[Opening AVAILABLE DATA section]

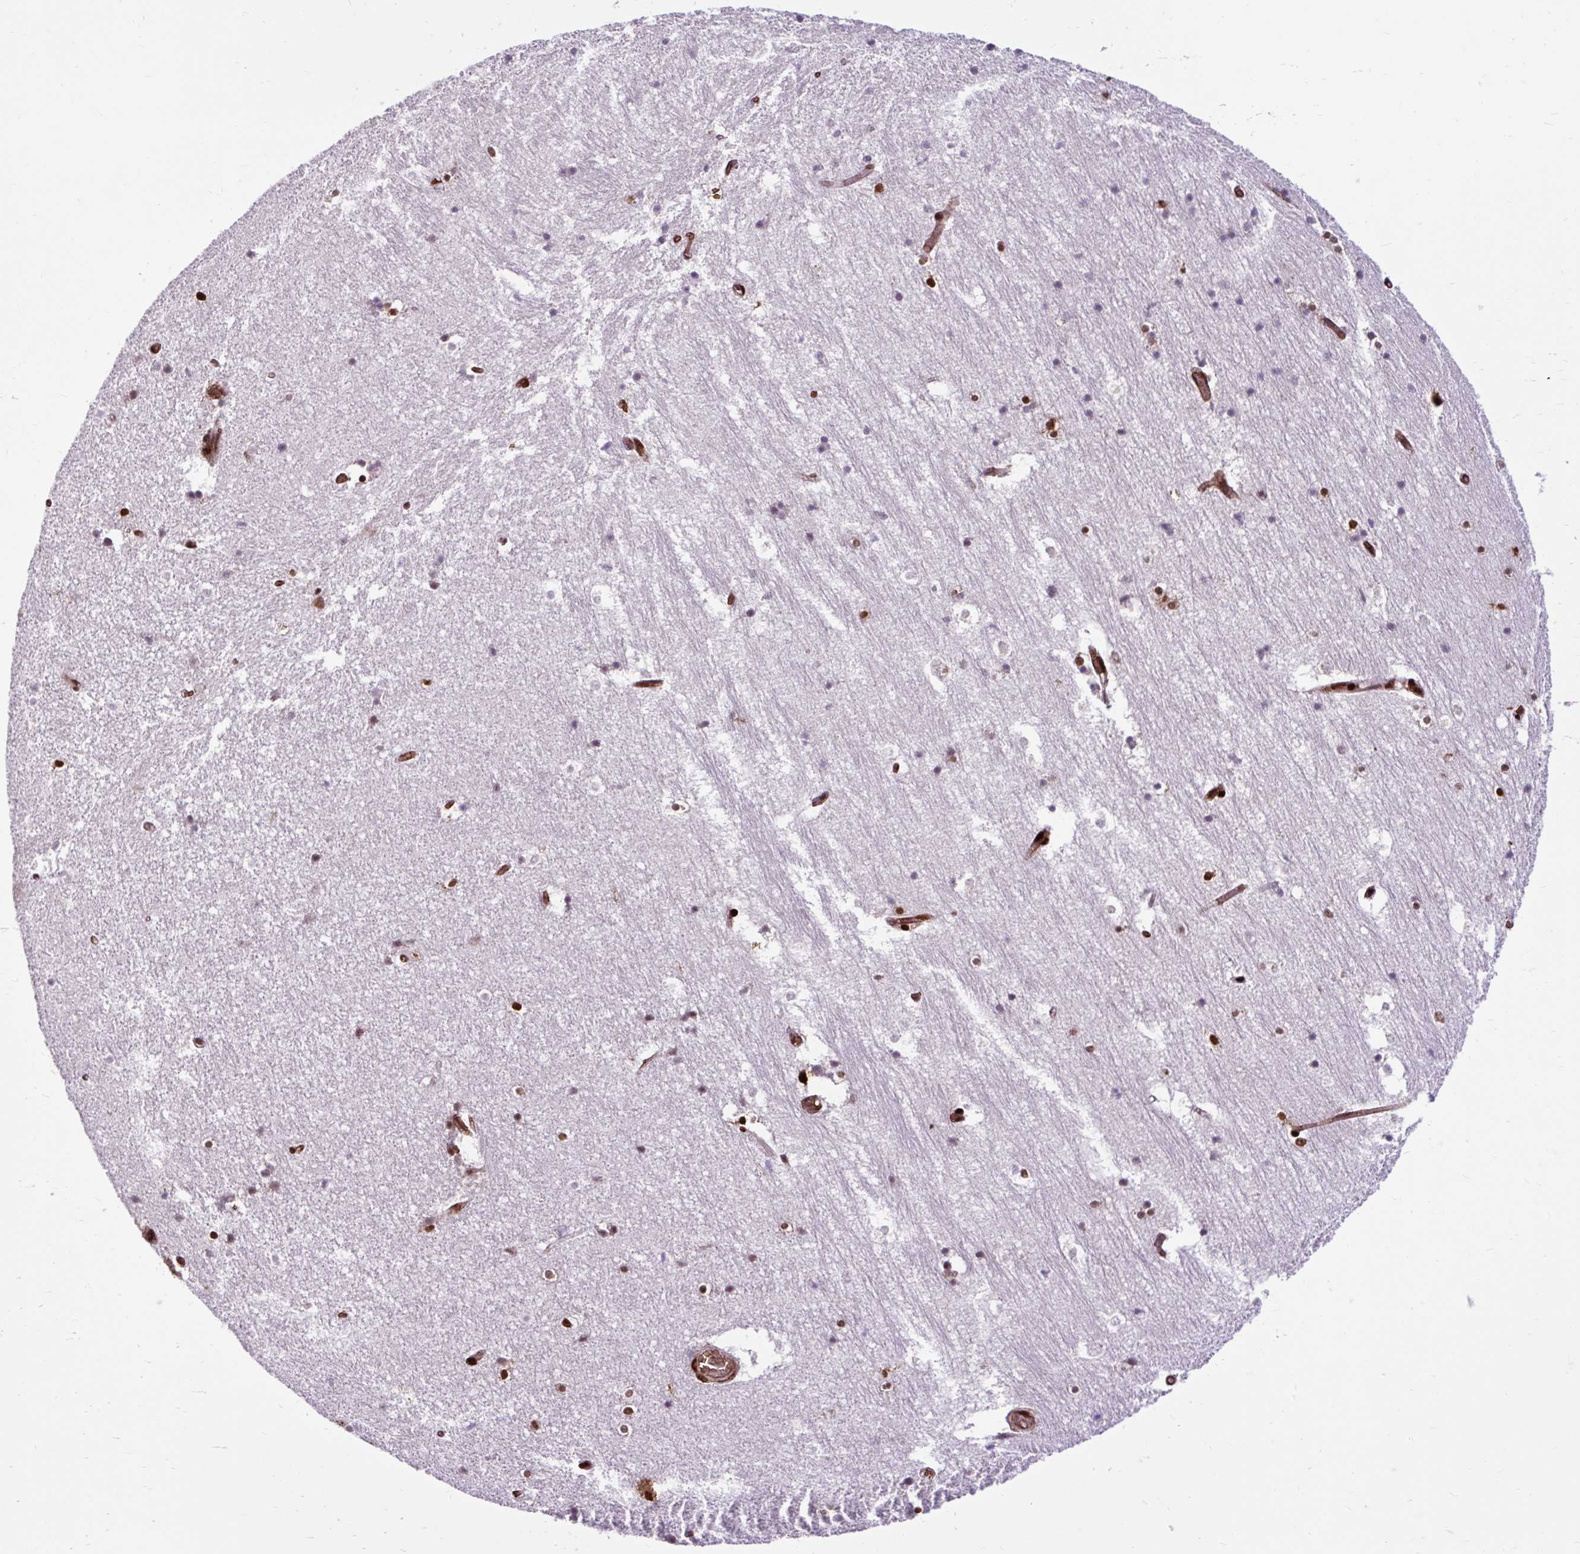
{"staining": {"intensity": "strong", "quantity": "25%-75%", "location": "nuclear"}, "tissue": "hippocampus", "cell_type": "Glial cells", "image_type": "normal", "snomed": [{"axis": "morphology", "description": "Normal tissue, NOS"}, {"axis": "topography", "description": "Hippocampus"}], "caption": "DAB (3,3'-diaminobenzidine) immunohistochemical staining of benign hippocampus shows strong nuclear protein positivity in approximately 25%-75% of glial cells. The protein is stained brown, and the nuclei are stained in blue (DAB (3,3'-diaminobenzidine) IHC with brightfield microscopy, high magnification).", "gene": "FUS", "patient": {"sex": "female", "age": 52}}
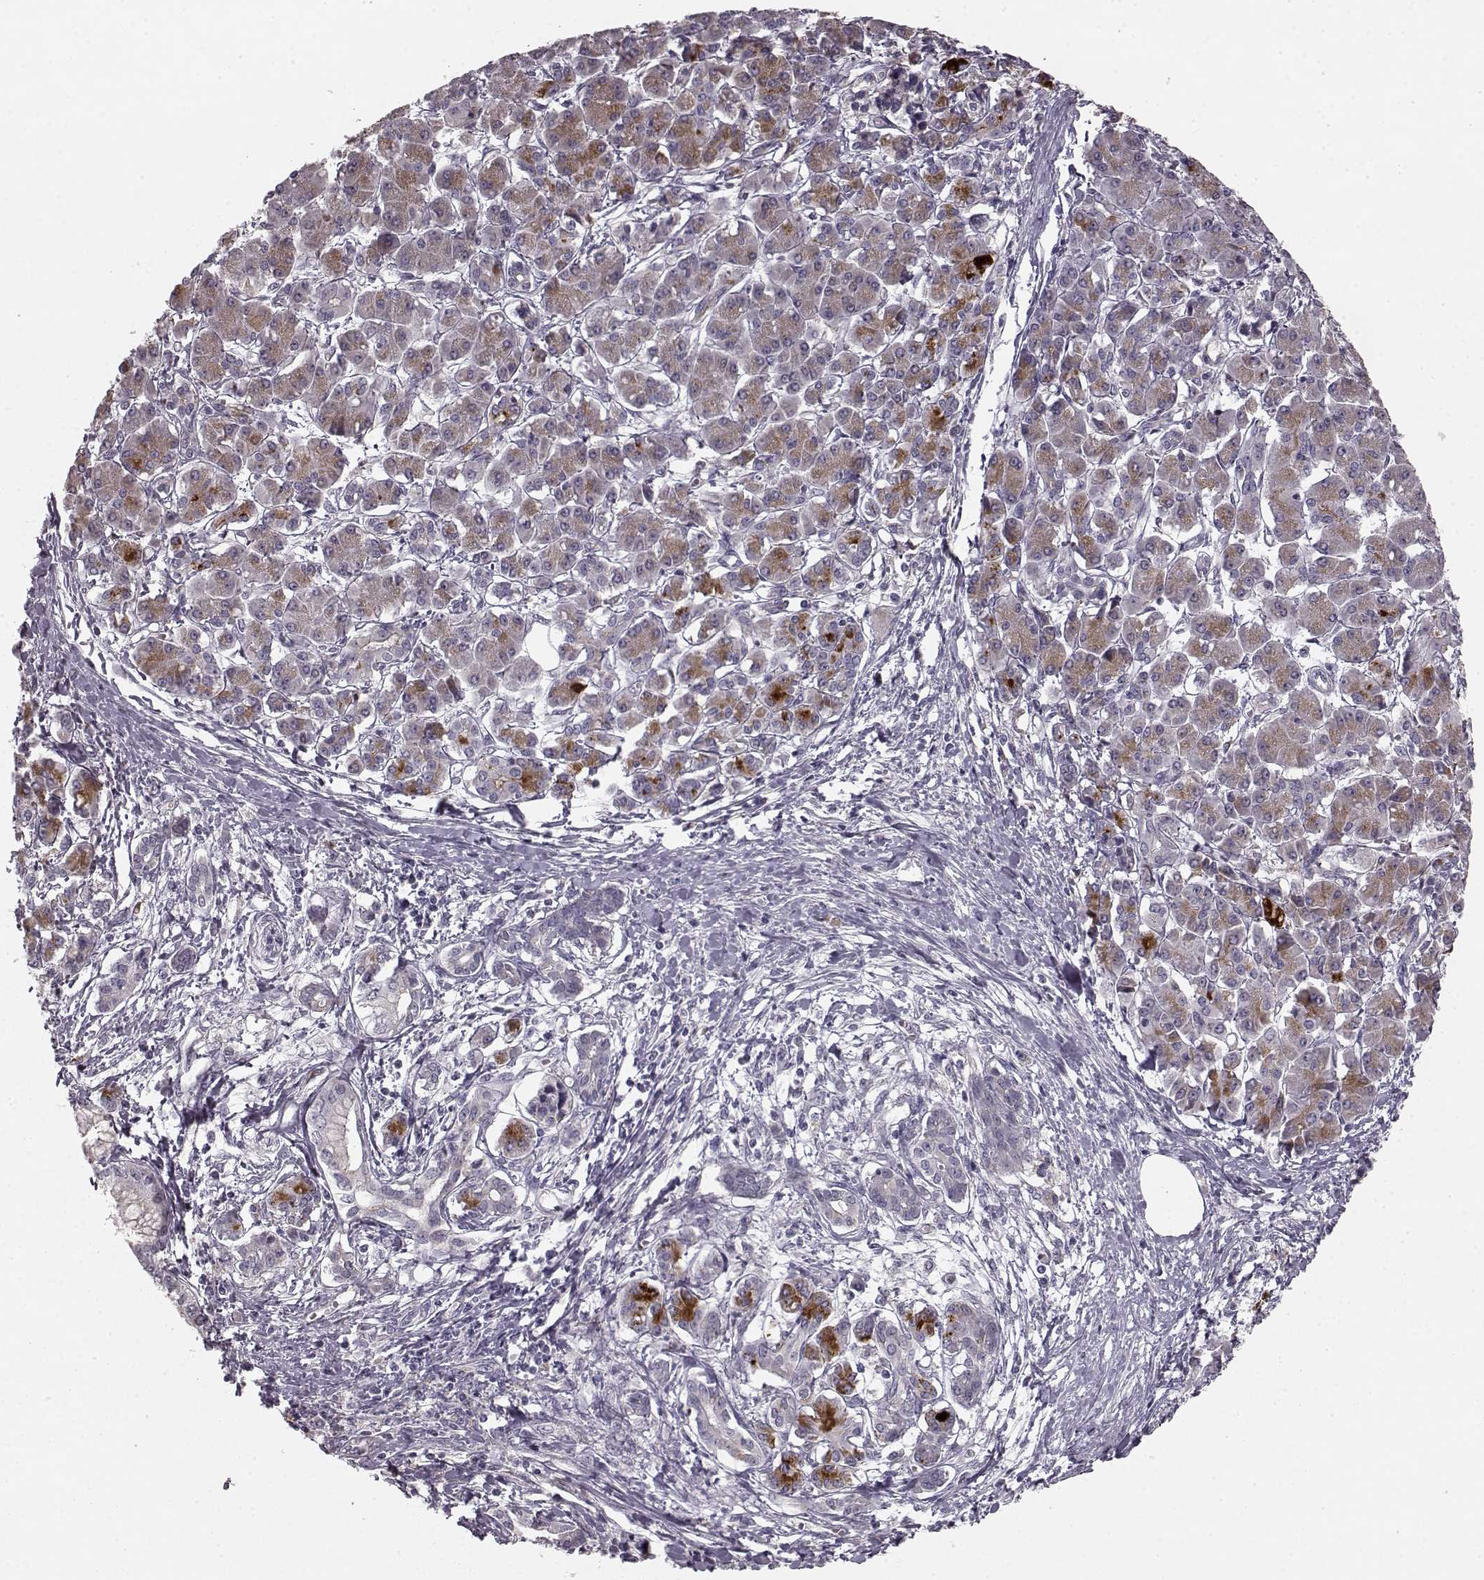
{"staining": {"intensity": "weak", "quantity": "25%-75%", "location": "cytoplasmic/membranous"}, "tissue": "pancreatic cancer", "cell_type": "Tumor cells", "image_type": "cancer", "snomed": [{"axis": "morphology", "description": "Adenocarcinoma, NOS"}, {"axis": "topography", "description": "Pancreas"}], "caption": "A micrograph of human pancreatic cancer stained for a protein reveals weak cytoplasmic/membranous brown staining in tumor cells. (Brightfield microscopy of DAB IHC at high magnification).", "gene": "HMMR", "patient": {"sex": "female", "age": 68}}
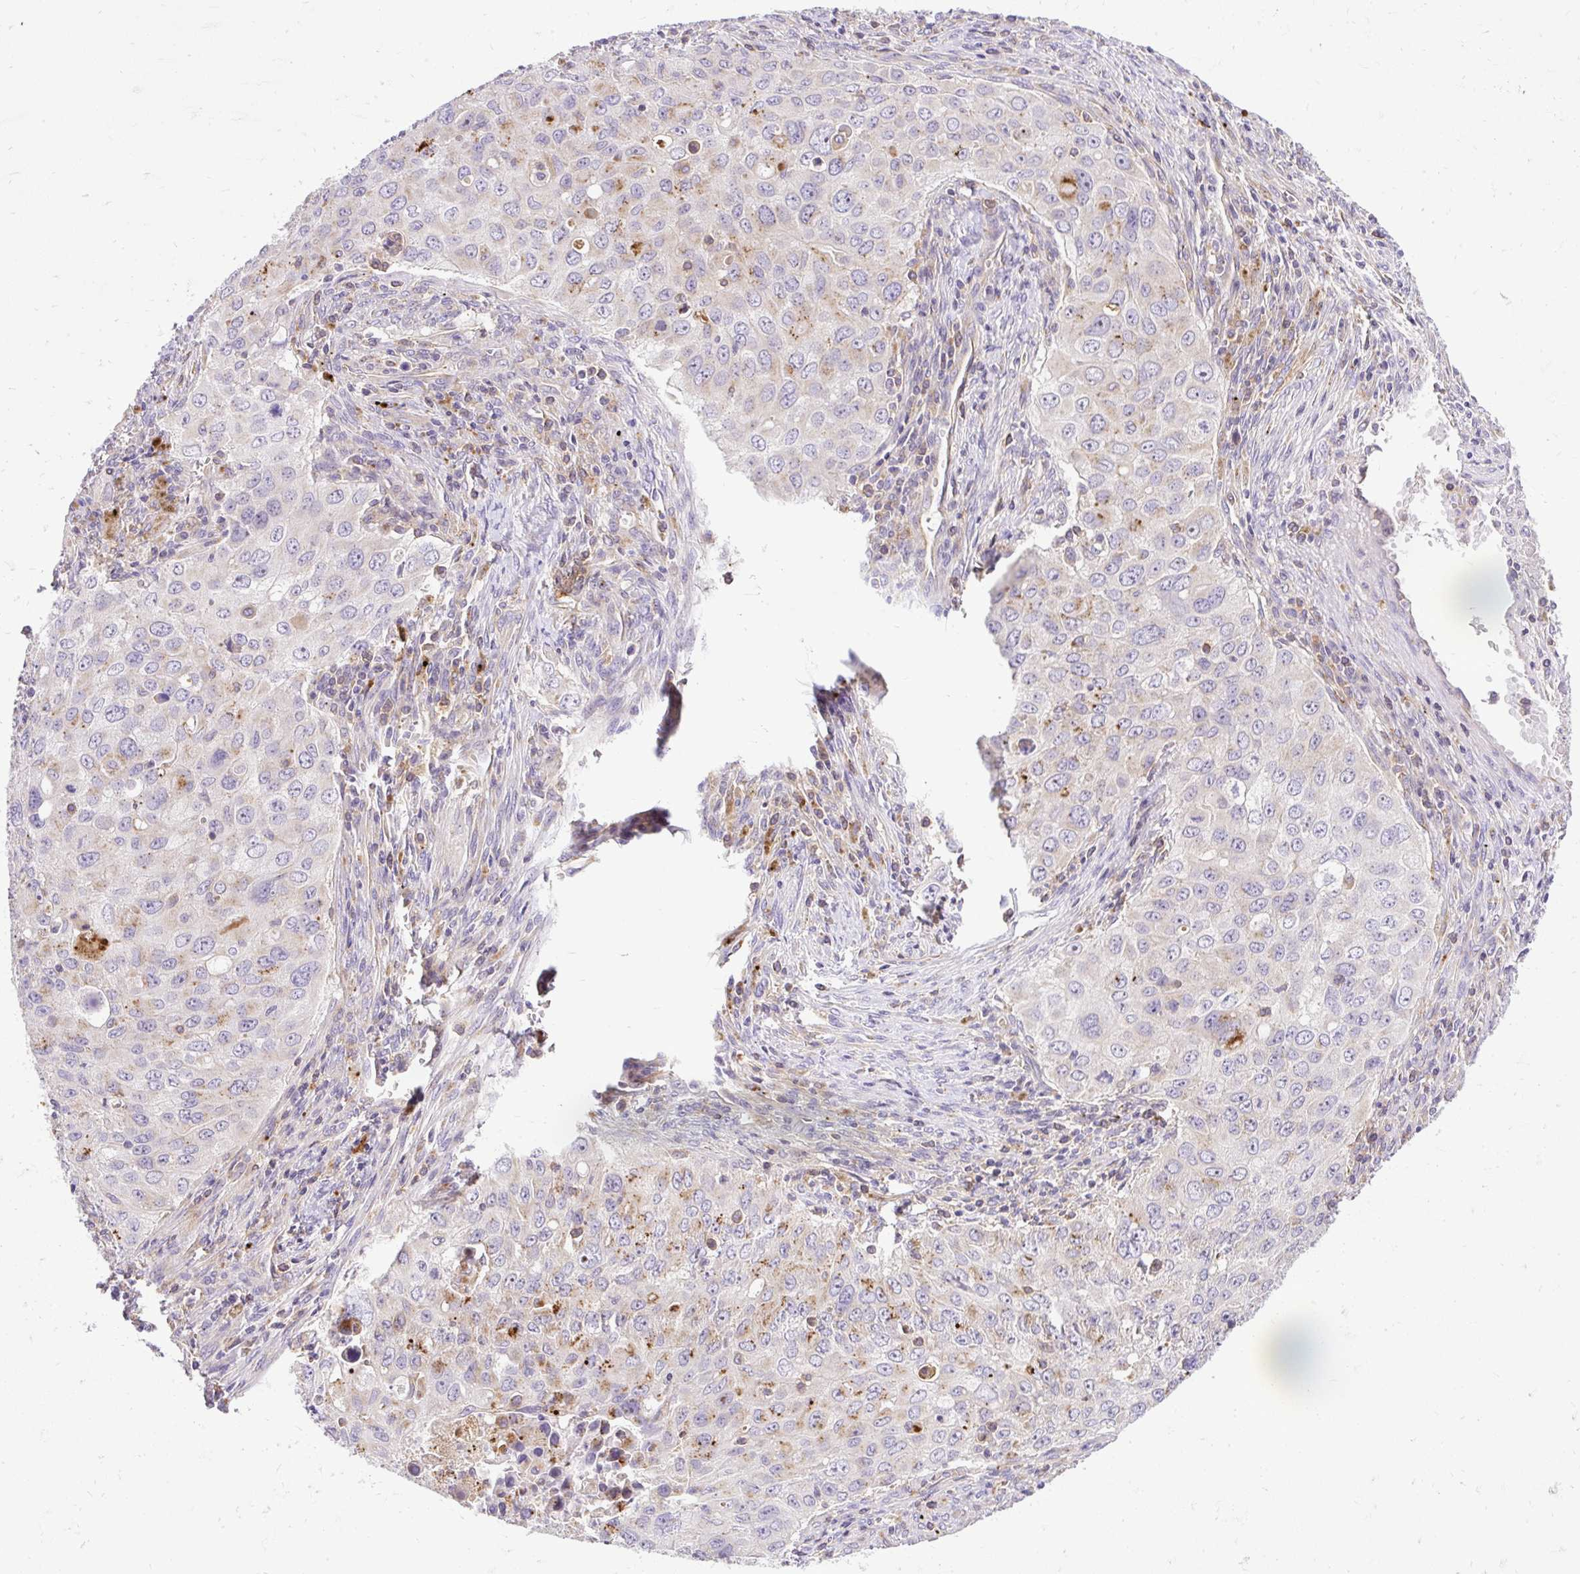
{"staining": {"intensity": "moderate", "quantity": "<25%", "location": "cytoplasmic/membranous"}, "tissue": "lung cancer", "cell_type": "Tumor cells", "image_type": "cancer", "snomed": [{"axis": "morphology", "description": "Adenocarcinoma, NOS"}, {"axis": "morphology", "description": "Adenocarcinoma, metastatic, NOS"}, {"axis": "topography", "description": "Lymph node"}, {"axis": "topography", "description": "Lung"}], "caption": "Immunohistochemistry of human lung cancer demonstrates low levels of moderate cytoplasmic/membranous positivity in approximately <25% of tumor cells. (brown staining indicates protein expression, while blue staining denotes nuclei).", "gene": "HEXB", "patient": {"sex": "female", "age": 42}}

[Closing AVAILABLE DATA section]

TASK DIRECTIONS :: An exact copy of all the lines above is required, with the pictures removed.

SOLUTION TO THIS PROBLEM ::
{"staining": {"intensity": "strong", "quantity": "25%-75%", "location": "nuclear"}, "tissue": "hippocampus", "cell_type": "Glial cells", "image_type": "normal", "snomed": [{"axis": "morphology", "description": "Normal tissue, NOS"}, {"axis": "topography", "description": "Hippocampus"}], "caption": "DAB (3,3'-diaminobenzidine) immunohistochemical staining of benign hippocampus shows strong nuclear protein positivity in approximately 25%-75% of glial cells. The protein is stained brown, and the nuclei are stained in blue (DAB (3,3'-diaminobenzidine) IHC with brightfield microscopy, high magnification).", "gene": "FUS", "patient": {"sex": "female", "age": 52}}
{"staining": {"intensity": "weak", "quantity": "25%-75%", "location": "cytoplasmic/membranous"}, "tissue": "pancreatic cancer", "cell_type": "Tumor cells", "image_type": "cancer", "snomed": [{"axis": "morphology", "description": "Adenocarcinoma, NOS"}, {"axis": "topography", "description": "Pancreas"}], "caption": "A micrograph of human pancreatic cancer stained for a protein reveals weak cytoplasmic/membranous brown staining in tumor cells. (Brightfield microscopy of DAB IHC at high magnification).", "gene": "HMMR", "patient": {"sex": "female", "age": 68}}
{"staining": {"intensity": "moderate", "quantity": "<25%", "location": "cytoplasmic/membranous"}, "tissue": "lung cancer", "cell_type": "Tumor cells", "image_type": "cancer", "snomed": [{"axis": "morphology", "description": "Adenocarcinoma, NOS"}, {"axis": "morphology", "description": "Adenocarcinoma, metastatic, NOS"}, {"axis": "topography", "description": "Lymph node"}, {"axis": "topography", "description": "Lung"}], "caption": "Immunohistochemistry of human lung cancer demonstrates low levels of moderate cytoplasmic/membranous positivity in approximately <25% of tumor cells. (brown staining indicates protein expression, while blue staining denotes nuclei).", "gene": "HEXB", "patient": {"sex": "female", "age": 42}}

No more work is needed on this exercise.